The issue came up at the Nov. 28 Metro Vancouver board meeting where directors discussed how the regional district should respond to the province’s call for input on a separate 10-year provincial transportation plan.

Metro mayors want Transportation Minister Todd Stone to adopt their $7.5-billion vision as the top transportation priorities for the region.

But Corrigan – who was the lone vote against the vision last June – said he still believes it is too aggressive and should be scaled down to a slimmer list of projects that has a better chance of winning public support.

“This plan is incredibly ambitious,” he told the board. “We need a more realistic plan, a more priorized plan.”

Corrigan suggested the vision is more of a “wish list” that risks allowing the province to instead pick and choose what projects will proceed, rather than the region.

Mayors are to meet in the first two weeks of December to hammer out a final request to the province for new taxes – potentially a vehicle levy, regional sales tax or regional carbon tax.

RELATED: Analysis: Referendum is challenge like no other in TransLink’s tortured history

Corrigan predicts failure of the referendum – a condition for any new taxes set by the premier – and won’t participate, calling the whole concept bad public policy.

“I can’t support involving ourselves in a process which I think is doomed and is going to be incredibly divisive,” he said. “We will just be spinning our wheels.”

Metro Vancouver board chair Greg Moore said most other mayors think the proposed transit improvements, including the Broadway subway and light rail in Surrey, are essential.

“The rest of us think this is the minimum we need to do to have a livable region,” said Moore, the mayor of Port Coquitlam.

The Metro board voted to send a letter to the province endorsing the mayors’ council vision for TransLink while also arguing in favour of land-use planning to concentrate growth along transit corridors. Corrigan and two other directors were opposed.

Actions requested of the province include ensuring government offices are located in areas well served by transit and that Victoria support the planned Experience The Fraser Canyon to Coast trail network.

Moore said the regional district is also pressing the province to respond to its unanswered questions about plans to replace the Massey Tunnel with a bridge.

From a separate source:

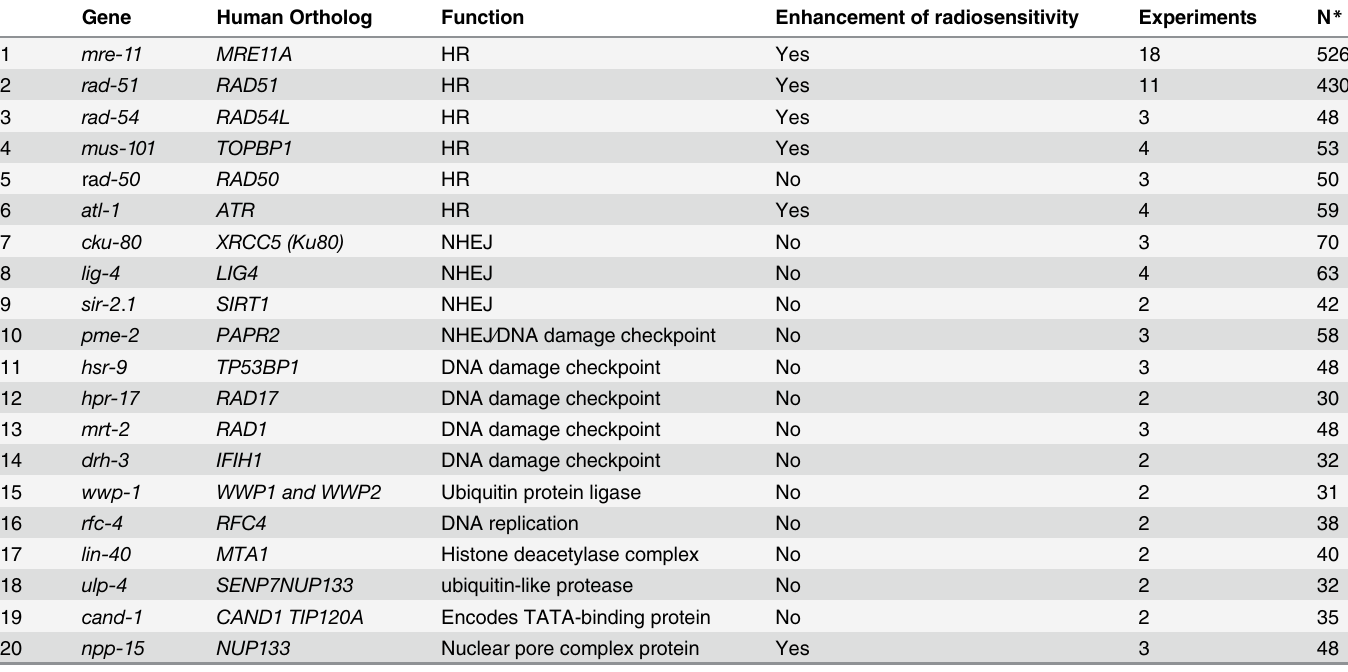
much higher levels than animals grown at the restrictive temperature, which lack a germ line. Gene expression levels in somatic tissue and germ line could also be affected by culturing ani- mals at the different temperatures, although this is unlikely in our study. We conclude, there- fore that NHEJ genes are, in fact, enriched in the germ line, while post-mitotic somatic cells in adult worms express minimal amounts. Consistent with these data, we recently reported mitot- ically-active cells of murine small intestinal crypts aggressively repair radiation DNA damage, while post-mitotic villus cells do not [23]. To obtain functional evidence that RNAi feeding adequately inactivated respective NHEJ DSB repair genes, we examined consequence of inactivating NHEJ genes on somatic develop- ment in irradiated wild-type worms. For these studies, N2 embryos grown in lig-4 RNAi plates were collected at 4h post egg laying, a time preceding vulval development, and irradiated with 120Gy. At 96h after 120Gy, minimal overall damage was detected in N2 worms even with rad- 51 silencing, while lig-4 or cku-80 knockdown-worms displayed abnormal vulval development (Fig 3F, upper panel, p < 0.01 for lig-4; p < 0.05 for cku-80 ), with increased penetrance of somatic defects (lower panel) [47,48]. Taken together, our results suggest that failure of germline tumors to use NHEJ to repair radiation-induced DSBs results from lack of engagement of NHEJ repair machinery, rather than lack of availability of NHEJ repair genes in the germline. Table 1. RNAi of DDR orthologs detects genes that enhance ar202 tumor radiosensitivity. Gene Human Ortholog Function Enhancement of radiosensitivity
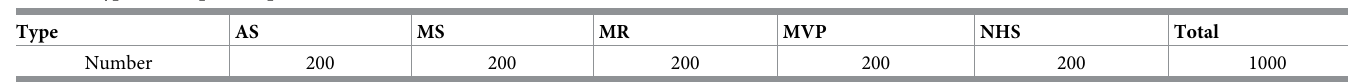
Table 2. Types of samples in open source [25].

He said the province’s consultation paper on its new transportation plan, dubbed On The Move, made almost no mention of transit, while highways were mentioned 14 times.

“It seems to be a somewhat preordained plan,” he said.

The mayors’ council on transportation sent a separate letter to Stone.

Besides seeking support for the TransLink vision, the council also asked the province to endorse a move to road pricing over five to eight years and to review the provincial tolling policy to enable the major tolling reforms that would be required.

It suggests a Mobility Pricing Independent Commission be created to oversee the initiative.

White Rock Mayor Wayne Baldwin told the board he would like to see the province support a rerouting of the BNSF rail line away from the White Rock-Crescent Beach waterfront.

He cited past landslides along the line and the threat that future ones could hit a train carrying dangerous chemicals.

“It’s a potential environmental disaster with loss of life that would make Lac Mégantic look like child’s play,” Baldwin said.